CHAPTER TWENTY - NINE
Fawzy glided his hand across the bonnet of his HQ Holden Monaro. He’d insisted on an Australian car. This one had such little mileage on it, it was almost brand new. He had purchased the car a week ago. The moment he’d laid his eyes on the forest-green 1971 model, GTS coupe, he knew it was perfect. ‘Perhaps it is a little indulgent, ya butta, perhaps it is an undisciplined choice. But it is truly a thing of beauty. Me and this car, we are going to get on very well indeed,’ he’d said.
She stood back and watched him open the boot. The money that he’d so diligently saved to buy the pharmacy had been partly frittered away on this purchase. Still, it was a long drive to Melbourne. It would take him several days and he needed a solid car to get him there.
He had wanted to leave just after breakfast. But she had made such a fuss for him, with her gifts and a card, with the formality of the breakfast she had set out in the English tradition, to please him, to let him know that her heart was still warm towards him, to let him know they would always be connected.
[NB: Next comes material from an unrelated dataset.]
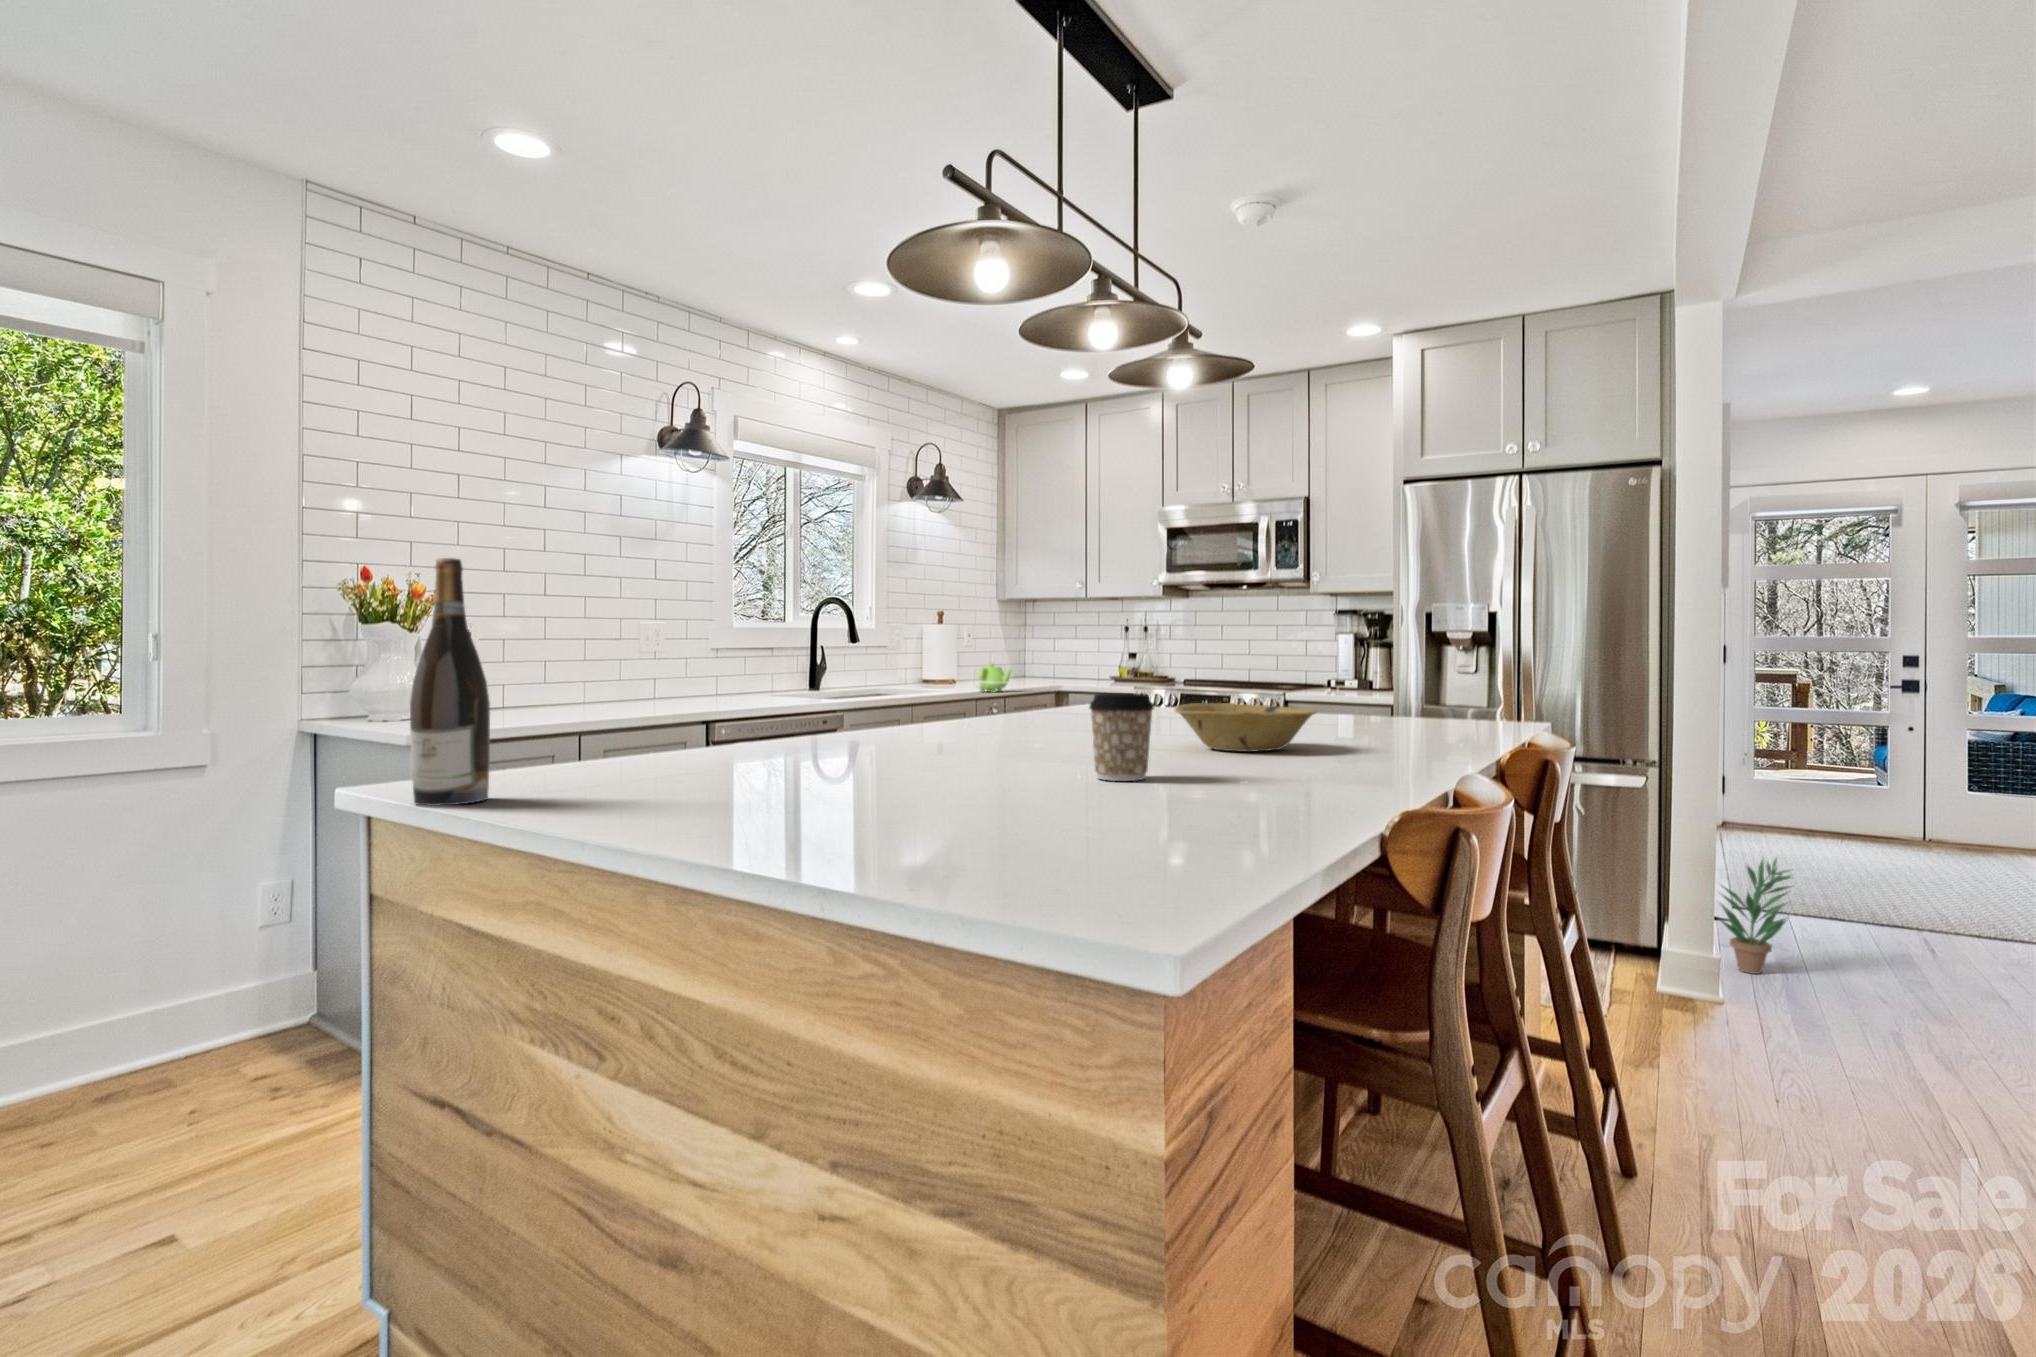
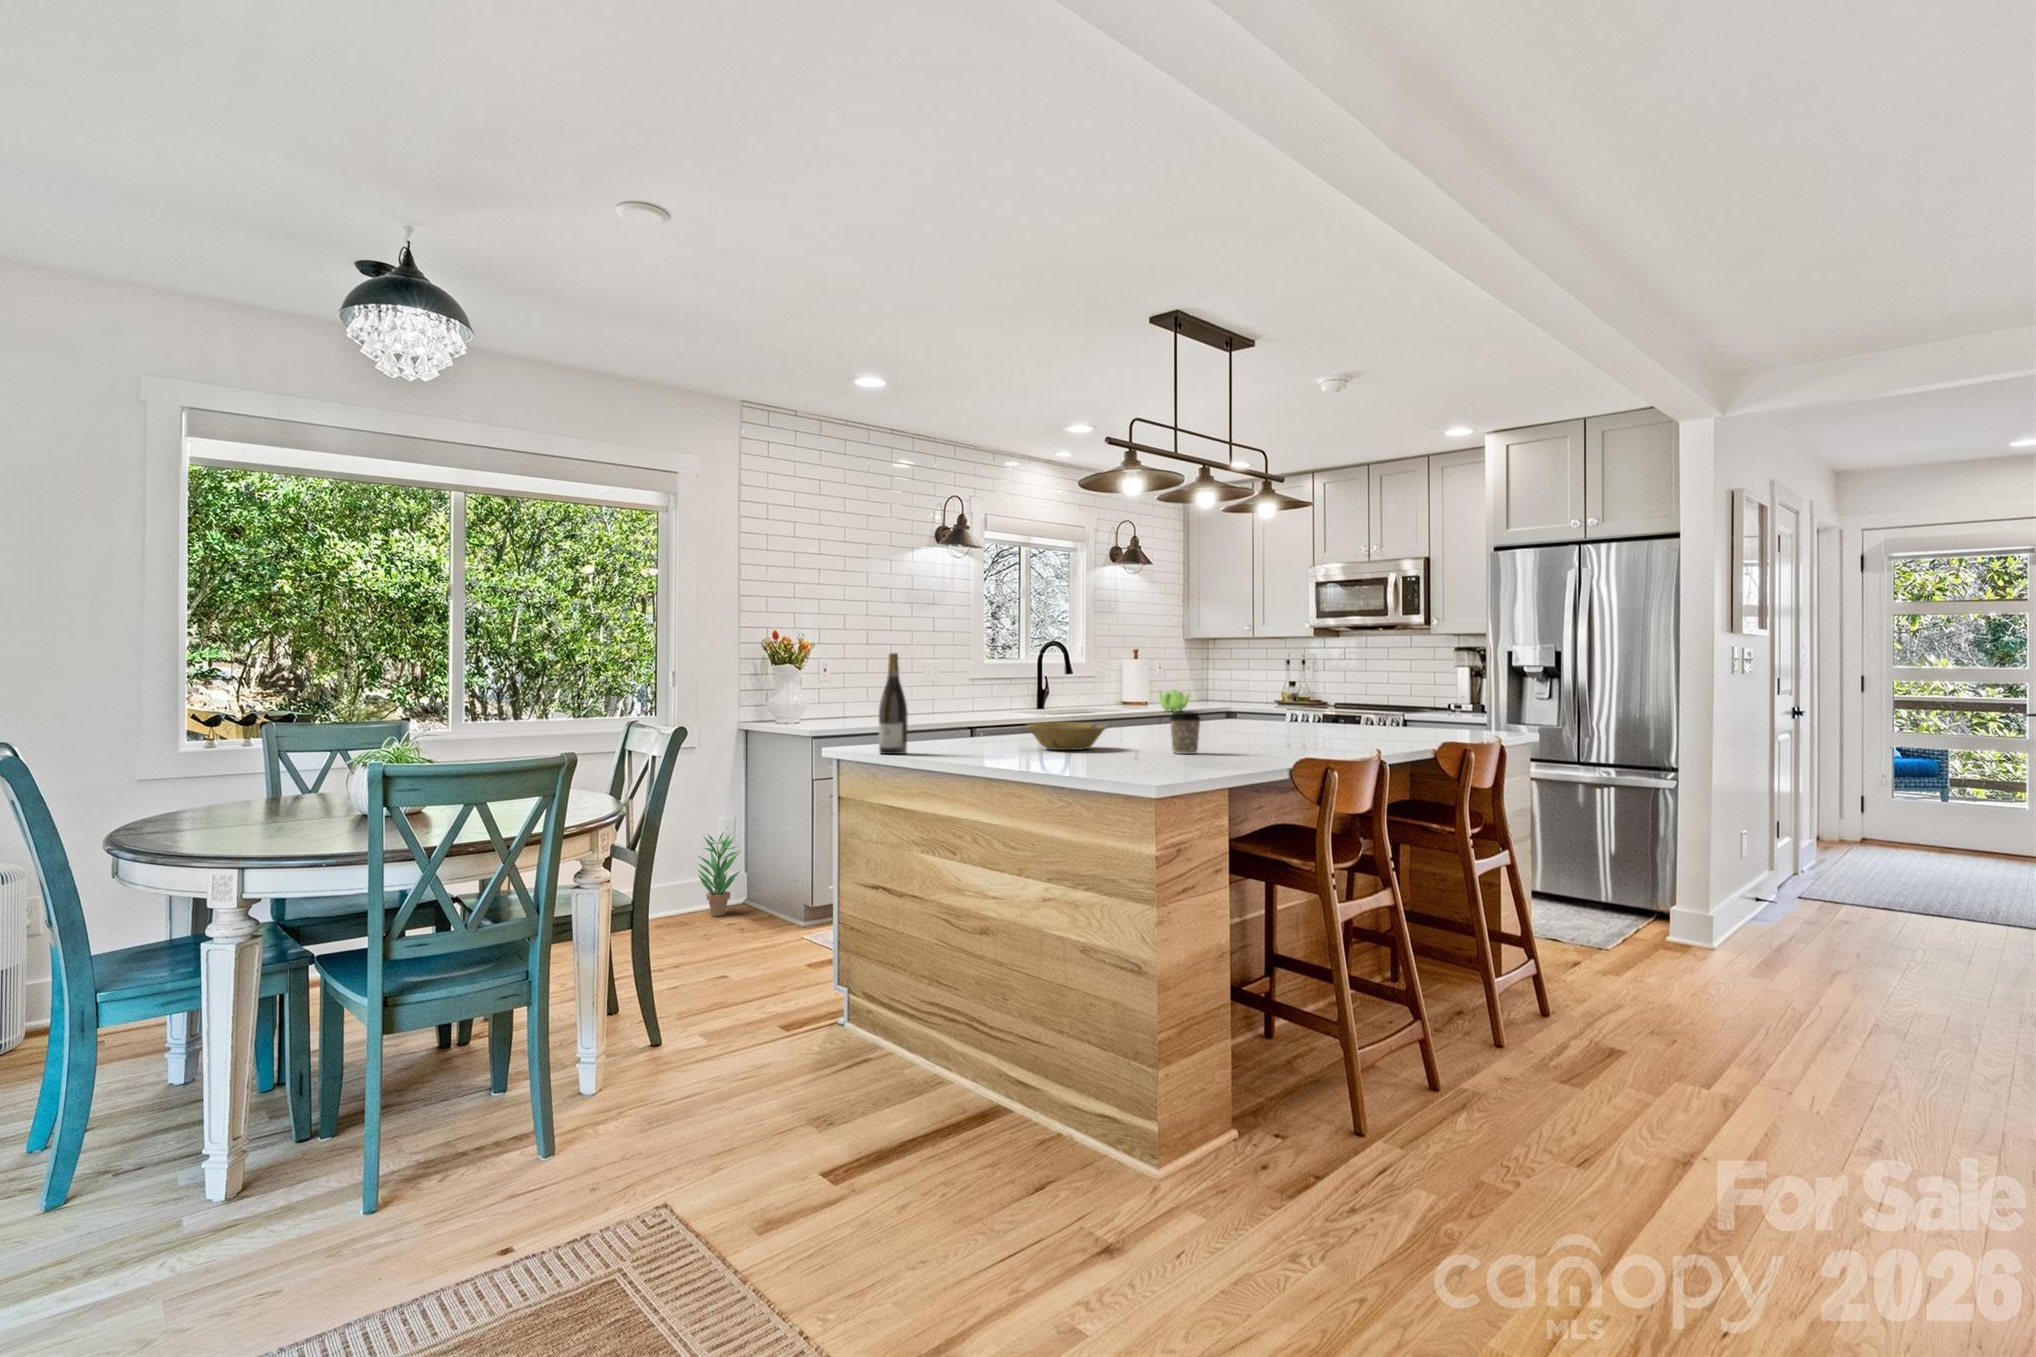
bowl: present [1175,703,1316,752] -> present [1026,722,1107,750]
potted plant: present [1721,859,1790,974] -> present [698,832,740,916]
She wore the dress he most liked and kohl on her eyes. When he had seen all that, he stayed an extra half hour. And then another half hour, and then an hour, and then he stayed for lunch.
She handed him a plastic bag filled with snacks. That look he had given her as she handed him the bag. That look had seared her. When she thought of Fawzy’s last few weeks here in Burraboo, her fingers trembled with rage. He’d been shackled to Bargearse Barry’s useless investigation for so long. Annabel White was best forgotten. His good reputation was now restored and his name cleared of any misdoings. This meant everything to him. ‘A man cannot show his face to the world when there is a blight of dishonour around him,’ he’d said.
He slowly placed the plastic bag on the passenger seat and looked up at her as she swallowed her sadness back into her chest. She remembered his soft brown eyes last night as he stroked her hand and told her that one day she would thank him for their estrangement; that perhaps their final severance from one another, when it came, would give her the opportunity to bear a child, with someone, well … capable. He would never come back to Burraboo. He would not pressure her to join him in St Kilda. This, he owed her, he’d said.